June 25, 2021 00:10

Unusual Autism Defense In Canada Mass Killing Trial

Ten people were killed and 16 injured in Toronto’s worst mass killing, in 2018. When the criminal trial of the man accused in the van attack began this month, many hoped it would finally provide some closure for the attack, which shocked a country where mass killings remain rare. At least some hoped to understand why Alek Minassian, who had just graduated from college, decided to kill so many strangers along the city’s main street before attempting “suicide by cop” by pretending he was armed and yelling at a police officer to shoot him. The trial has dominated the news, as each day in court offers a fuller picture of the defendant’s life and mental state, reports the New York Times.

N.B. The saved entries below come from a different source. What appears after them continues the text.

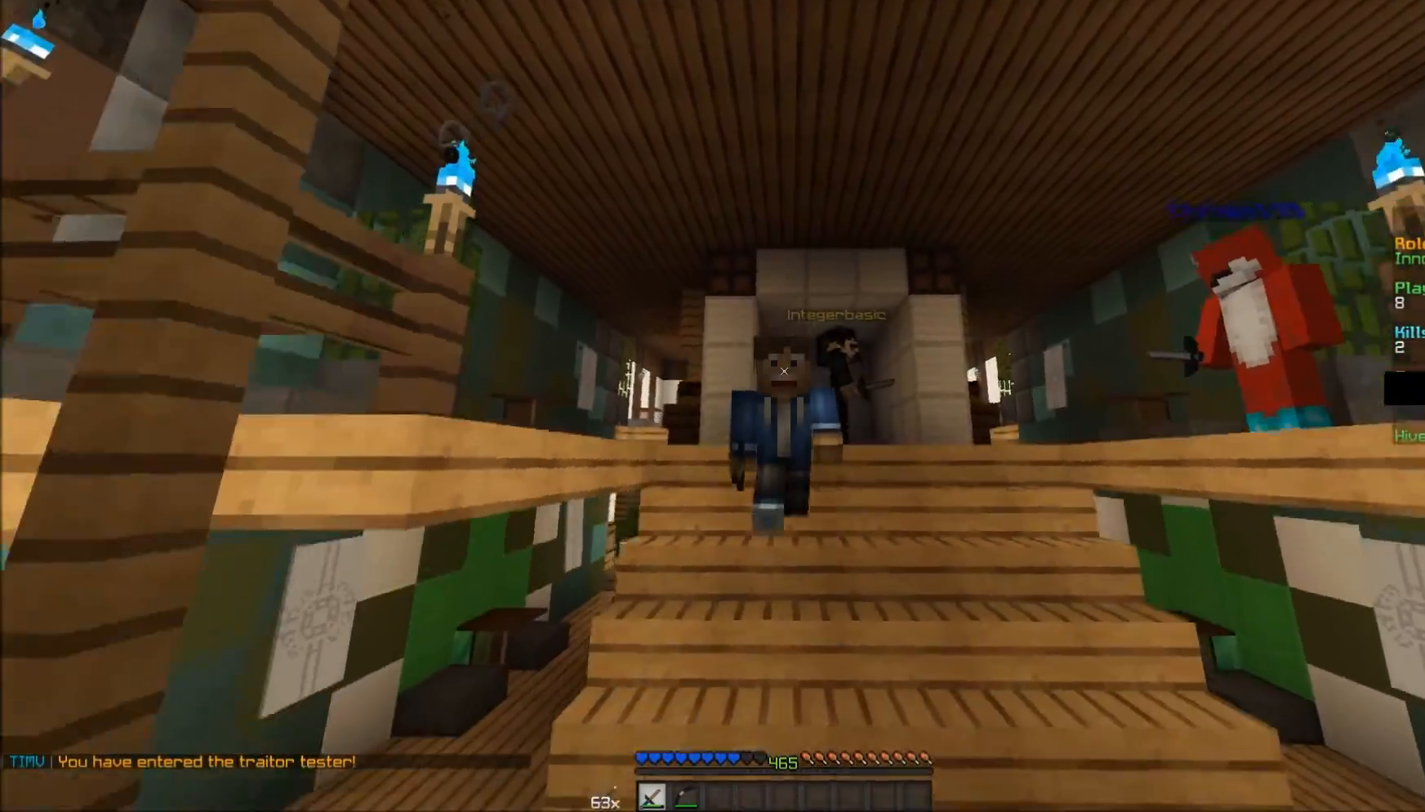
{"keys": ["w"], "mouse": [], "events": []}
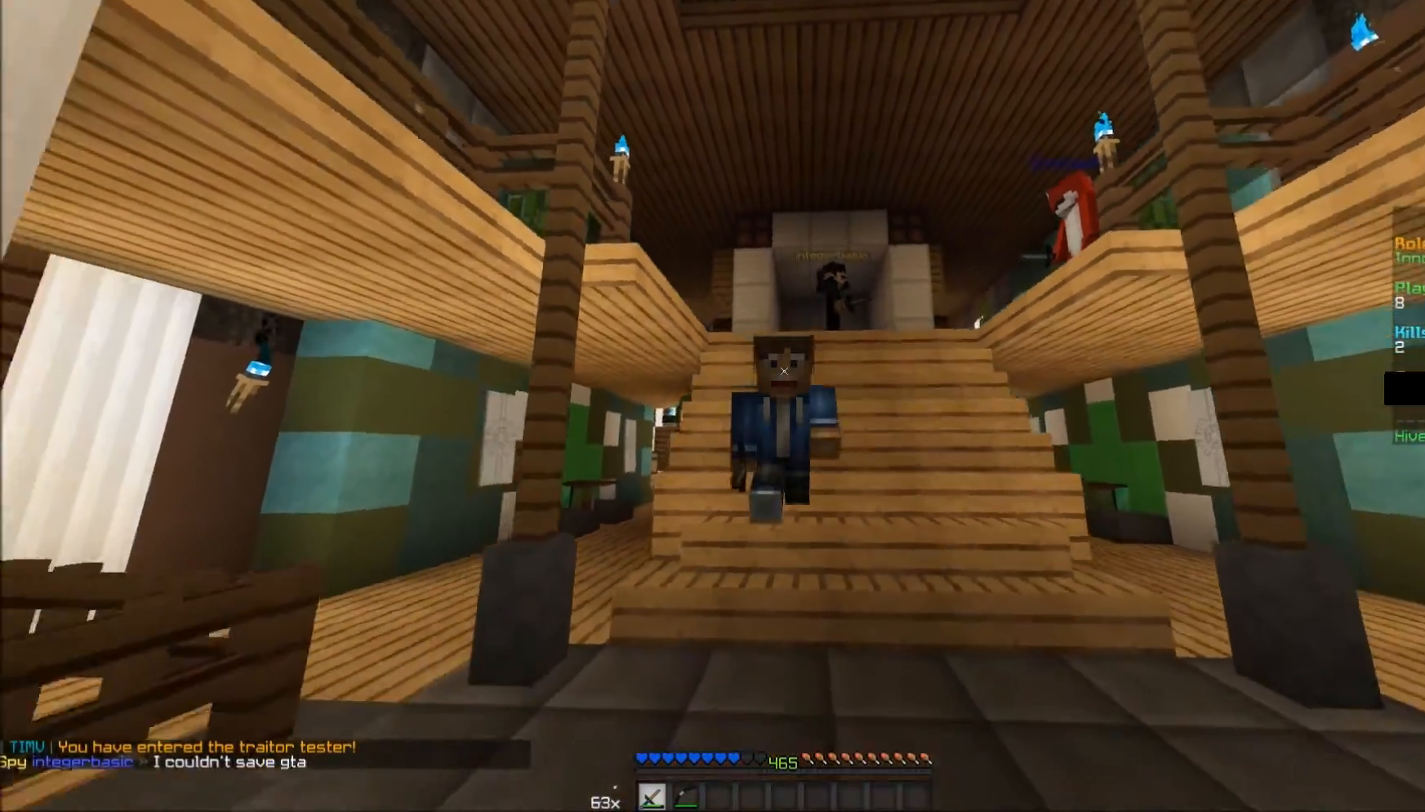
{"keys": ["w"], "mouse": [], "events": []}
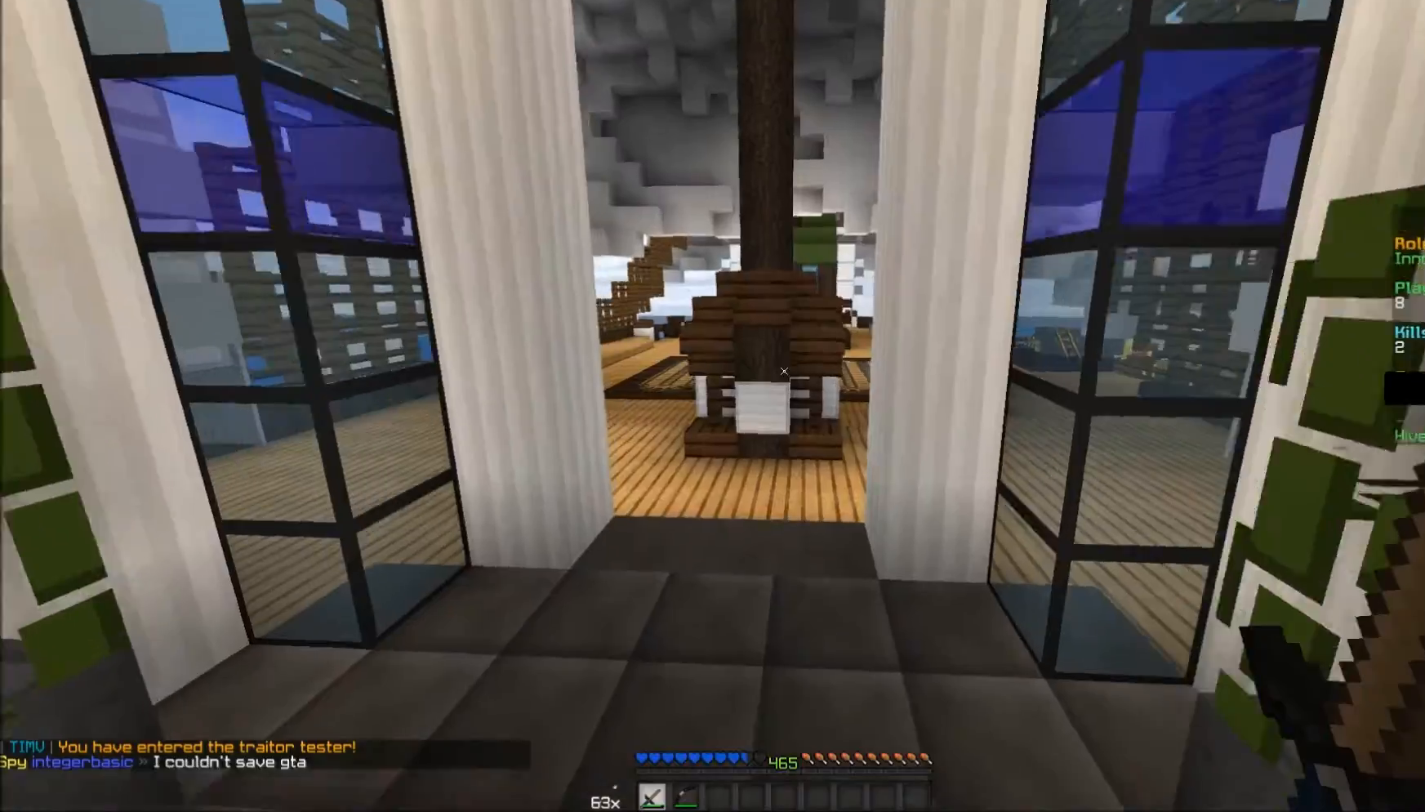
{"keys": ["a", "w"], "mouse": [], "events": [[183, "a", "down"]]}
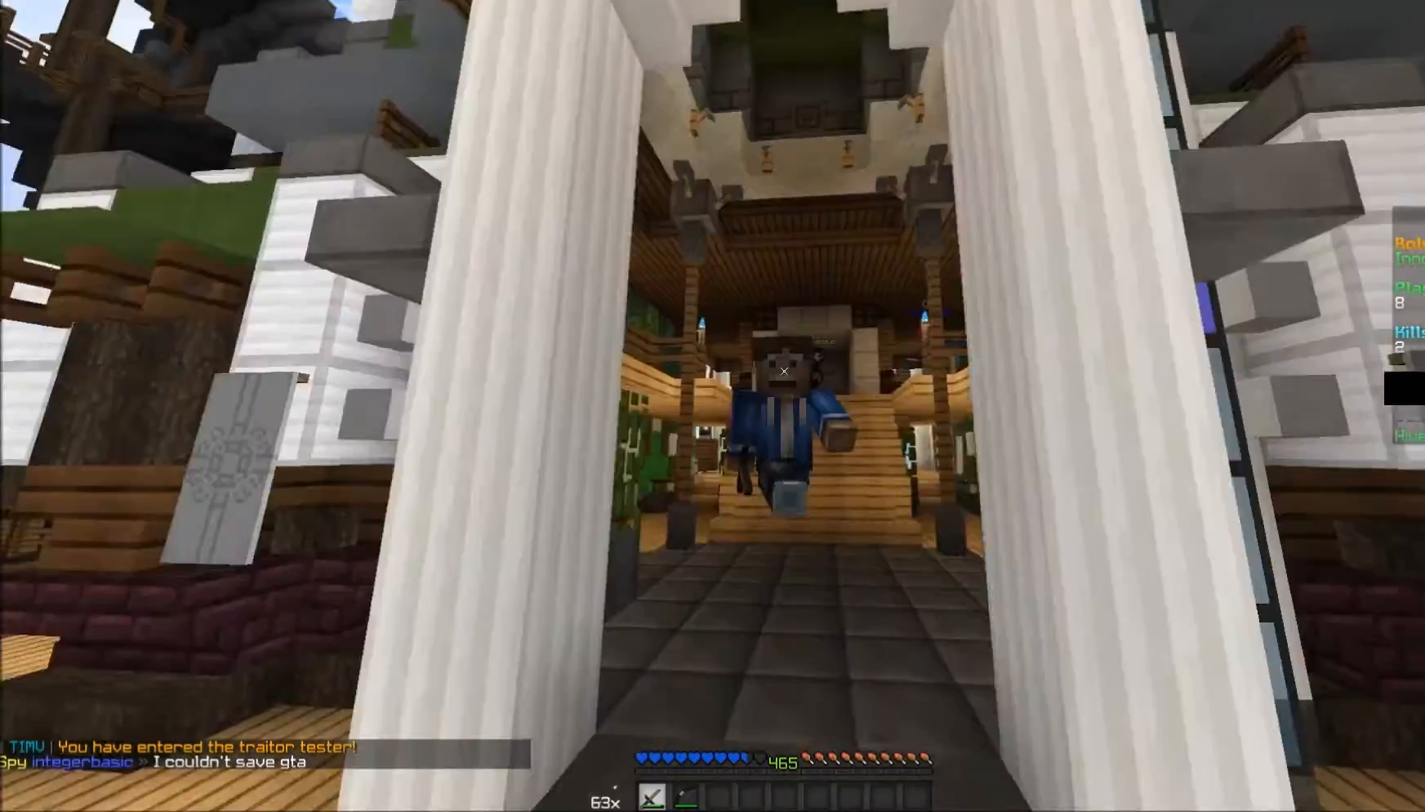
{"keys": ["a", "w"], "mouse": [], "events": [[283, "a", "up"], [383, "a", "down"]]}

It is occurring on Zoom because of the coronavirus pandemic, and so none of the victims or their survivors can come face-to-face with the killer. The defendant, now 28, has pleaded not criminally responsible — what was once known as the “insanity defense.” If he prevails, he would be sent to a psychiatric institution for treatment rather than prison. His lawyers have made the rare argument that he was incapable of understanding the murders were wrong from a moral perspective because he has autism spectrum disorder, a condition not usually associated with violent attacks. “I can’t fathom somebody trying to pass the responsibility off like that,” said Jesse James, a community organizer who helped plan vigils and marches in the attack’s aftermath. The defendant was driving the van up to 29 miles per hour, knocking victims as far as 26 feet in the air. Not criminally responsible findings are uncommon in Canada; most relate to psychotic spectrum disorder or mood disorders. Experts in mental disorder law are watching the trial closely and consider the defense “unusual if not unprecedented,” said one defense lawyer.